Retratos fantasmes, « Portraits Fantômes » est un film empreint d’une belle nostalgie, un film résultant de la gentrification* des villes. Kleber Mendonça Filho nous emmène dans les mémoires des salles de cinéma avec son personnage du projectionniste et illustre la vision de la culture au Brésil et ailleurs… au gré des mutations politiques, grâce aux sublimes archives.
Photo : Allociné
Au cours du vingtième siècle, des millions de personnes fréquentaient les salles de cinéma dans le centre-ville de Recife, au Brésil. Aujourd’hui, leurs ruines révèlent quelques vérités sur la vie en société. Ce voyage multidimensionnel dans la ville de Recife, capitale brésilienne de Pernambuco, à travers le temps, le cinéma, le son, l’architecture et l’urbanisme. Cette visite impressionniste qui associe l’archive, la fiction, l’extrait de film, les souvenirs personnels est à la fois une cartographie de la ville et un hommage à la salle de cinéma qui tout au long du XXe siècle a été ce lieu de convivialité, réceptacle des rêves, des espoirs et des émotions.
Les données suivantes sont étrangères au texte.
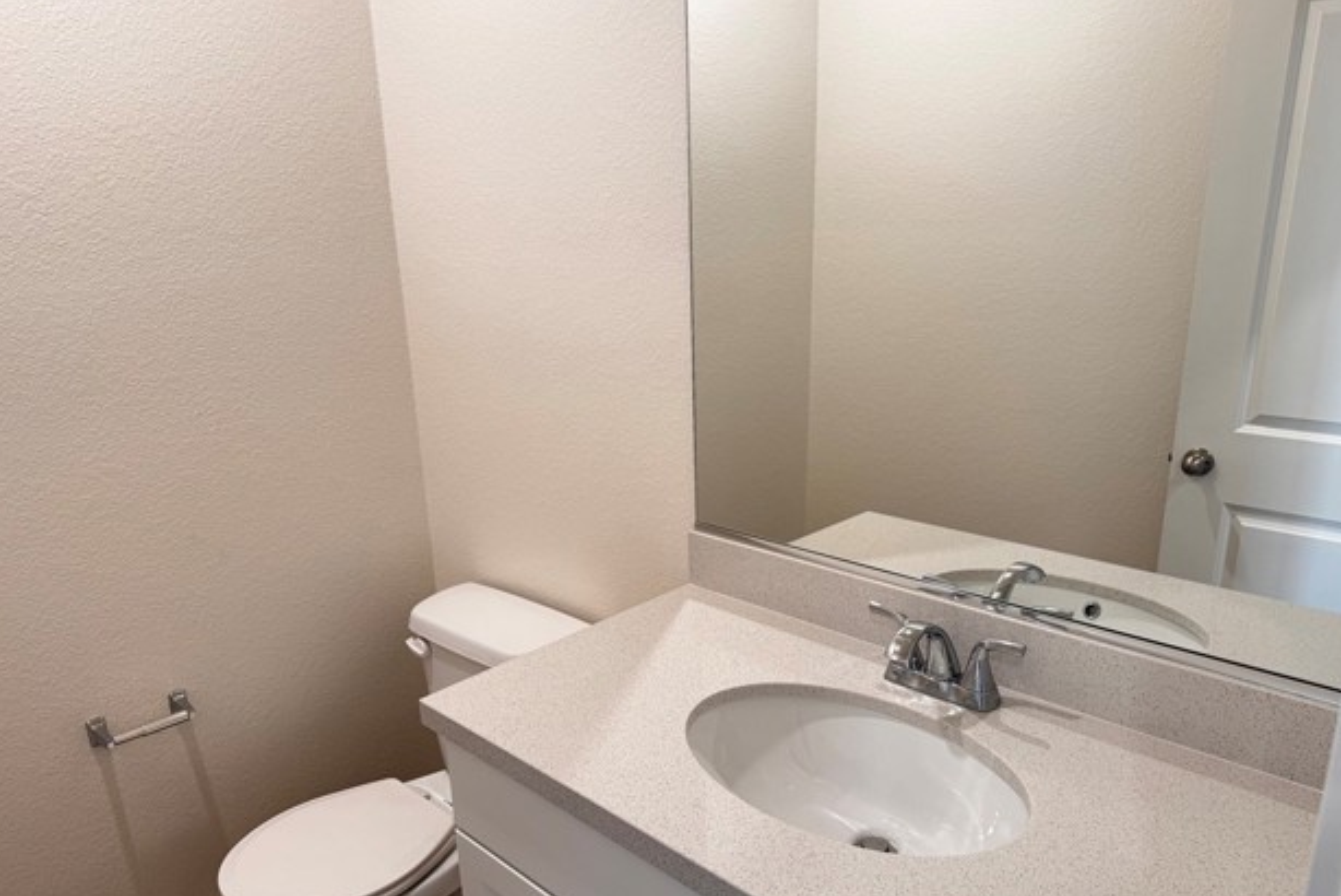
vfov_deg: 49.5
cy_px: 500
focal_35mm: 26
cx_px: 664
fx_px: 969
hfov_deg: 69.4
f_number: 1.78
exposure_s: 1/60
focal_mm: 6.76
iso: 125
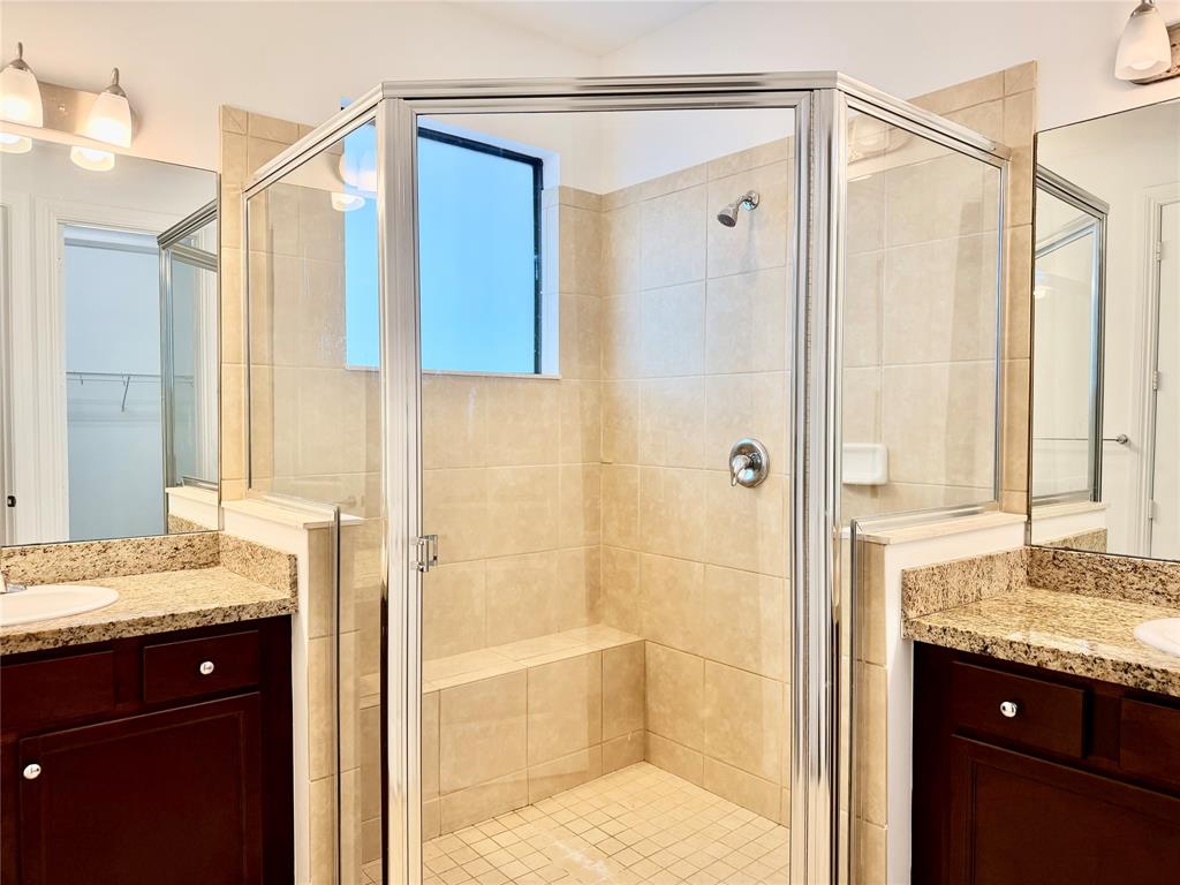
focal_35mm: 24
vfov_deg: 56.8
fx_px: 818
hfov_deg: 71.6
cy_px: 442
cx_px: 590
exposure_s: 1/120
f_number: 1.78
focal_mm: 6.76
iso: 125
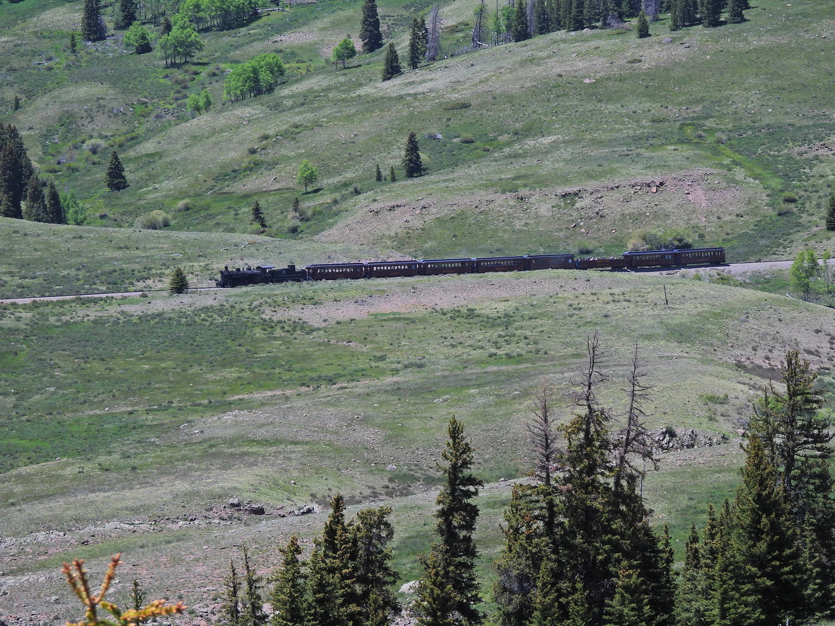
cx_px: 418
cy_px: 313
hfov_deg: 9.9
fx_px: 4824
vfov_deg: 7.4
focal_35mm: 200
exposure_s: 1/800
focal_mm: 35.7
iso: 100
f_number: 4.5
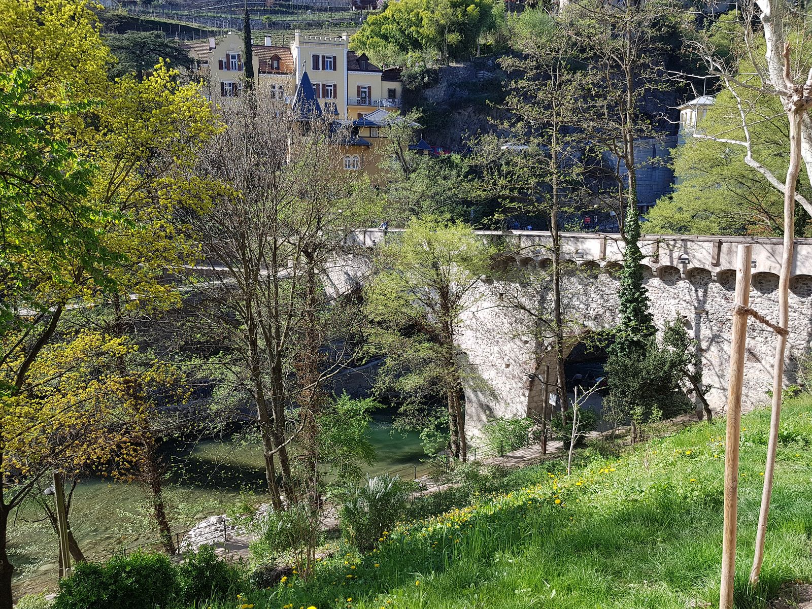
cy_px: 304
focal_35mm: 26
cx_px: 406
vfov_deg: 53.1
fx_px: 610
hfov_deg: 67.3
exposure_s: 1/878
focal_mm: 4.2
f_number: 1.7
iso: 50
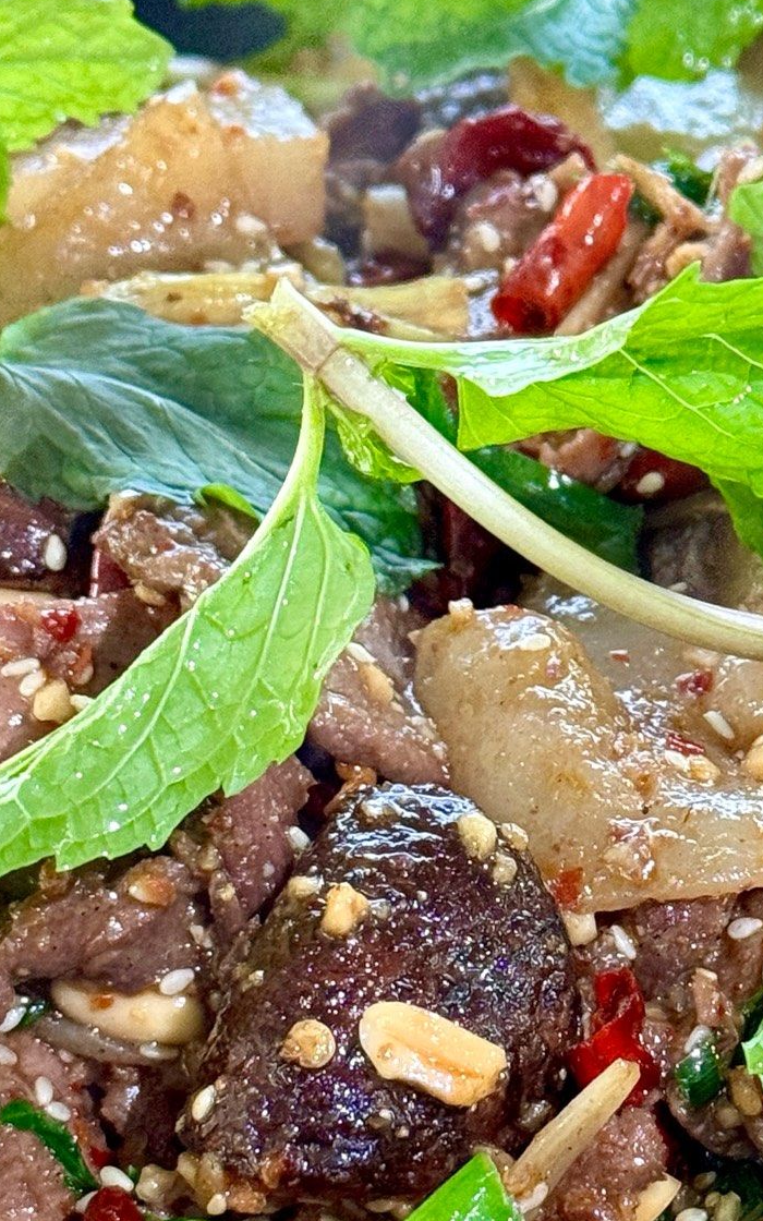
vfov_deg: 16.8
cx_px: 639
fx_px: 4126
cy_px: 774
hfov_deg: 10.5
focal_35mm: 124
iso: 320
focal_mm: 6.76
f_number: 1.78
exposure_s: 1/40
Dans cette déambulation ludique, les individus se confondent avec les personnages, les lieux avec les décors, les paroles avec les dialogues. Portraits Fantômes met en avant, avec beaucoup d’humour, le rôle central des grands cinémas du XXe siècle dans la vie sociale et culturelle de Recife. Ces lieux de rêve et d’industrie ont été des espaces de convivialité et des témoins des changements de la société.
« À un moment donné explique le réalisateur, je me suis rendu compte que la rue où nous vivions, ainsi que notre maison familiale, étaient devenues les sujets de mes films. Notre cuisine et notre salon filmés en 35 mm Techniscope avaient un aspect un peu différent, mais ils restaient les endroits où je passais une bonne partie de ma vie. Je ressens la même chose dans le centre-ville de Recife, où de nombreuses photographies ont été prises et de nombreux films ont été tournés. Je tiens à préciser qu’il ne s’agit pas d’un sentiment régional, lié à mes propres racines «reciféennes» ou brésiliennes. » C’est la raison pour laquelle il a composé et dit le commentaire.
Portraits Fantômes nous entraîne dans un voyage fascinant à travers le temps, le son, l’architecture et le cinéma de ce territoire empreint d’histoire et d’humanité, dès le premier plan où l’on voit un cité résidentielle qui évolue au fil du temps avec des gratte-ciels « Ces images, ces photos, ces sons et ces images animées plus anciennes, ajoute Kleber Mendoza, m’ont permis de comprendre ma propre ville et le quartier dans lequel j’ai vécu pendant tant d’années, ainsi que ma relation au cinéma, à la fois en tant que cinéphile et en tant que cinéaste. Je pense que les sentiments de nostalgie ou de saudade sont inévitables lorsque nous regardons des images du passé. Une connexion honnête avec le passé semble aider le présent à respirer. » Un film pour ceux qui veulent réfléchir sur le cinéma et la manière de faire des films.
Alain LIATARD
La gentrification est un processus essentiellement urbain par lequel la population d’un quartier, ou d’une ville dans son ensemble, se modifie au profit de classes sociales favorisées dont l’installation se fait au détriment des classes plus modestes qui l’occupaient auparavant.